Adrienne Meyer of Wonders and Marvels is blogging today about the dragons of ancient India:
“Dragons of enormous size and variety infest northern India,” concluded Apollonius of Tyana who traveled through the southern foothills of the Himalayas in the first century AD. “The countryside is full of them and no mountain ridge was without one.” Locals regaled visitors with fantastic tales of dragon hunting, using magic to lure them out of the earth in order to pry out the gems embedded in the dragons’ skulls.
Trophies of these quests were displayed in Paraka at the foot of a great mountain, “where a great many skulls of dragons were enshrined.” Ancient Paraka has never been identified, but linguistic clues suggest it was the ancient name for Peshawar. In later times a famous Buddhist holy place near Peshawar was known as “the shrine of the thousand heads.”
Not surprisingly (to me), the bones of prehistoric creatures are likely the explanation for these legends:
Apollonius traveled through the pass at Peshawar and southeast on a route that skirted the Siwalik Hills below the Himalayas. The barren foothills of the Siwalik range boast vast and rich fossil beds with rich remains of long-extinct bizarre creatures.

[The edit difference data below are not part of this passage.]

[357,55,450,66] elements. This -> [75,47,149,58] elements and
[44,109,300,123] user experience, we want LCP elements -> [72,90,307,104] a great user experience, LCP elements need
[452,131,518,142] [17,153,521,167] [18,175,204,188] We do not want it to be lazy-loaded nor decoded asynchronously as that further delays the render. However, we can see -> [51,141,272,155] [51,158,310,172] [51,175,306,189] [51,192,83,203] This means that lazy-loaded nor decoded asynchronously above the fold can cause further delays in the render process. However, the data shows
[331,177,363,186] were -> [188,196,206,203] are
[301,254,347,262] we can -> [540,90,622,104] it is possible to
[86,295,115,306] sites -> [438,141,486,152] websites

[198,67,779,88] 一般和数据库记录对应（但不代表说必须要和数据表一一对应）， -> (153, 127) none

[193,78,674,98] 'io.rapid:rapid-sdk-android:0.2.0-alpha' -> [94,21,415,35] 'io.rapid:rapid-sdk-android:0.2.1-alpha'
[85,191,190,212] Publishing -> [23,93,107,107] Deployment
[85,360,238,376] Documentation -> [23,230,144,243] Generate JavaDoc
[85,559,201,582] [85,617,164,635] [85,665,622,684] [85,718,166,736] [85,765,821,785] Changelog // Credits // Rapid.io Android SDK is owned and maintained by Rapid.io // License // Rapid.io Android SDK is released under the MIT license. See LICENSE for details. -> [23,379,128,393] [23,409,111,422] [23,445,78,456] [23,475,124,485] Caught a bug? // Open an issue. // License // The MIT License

On these eroding slopes and marshes from Kashmir to the banks of the Ganges, people in antiquity would have observed hosts of strange skeletons emerging from the earth: enormous crocodiles (20 feet long); tortoises the size of a Mini Cooper; shovel‑tusked gomphotheres, stegodons, and Elephas hysudricus with its bulging brow; chalicotheres and anthracotheres; the large giraffe Giraffokeryx; and the truly colossal Sivatherium (named after the Hindu god Siva), a moose‑like giraffe as big as an elephant and carrying massive antlers. It seems safe to guess that the “dragon” heads exhibited at Paraka included the skulls of some of these strange creatures from the Siwalik Hills.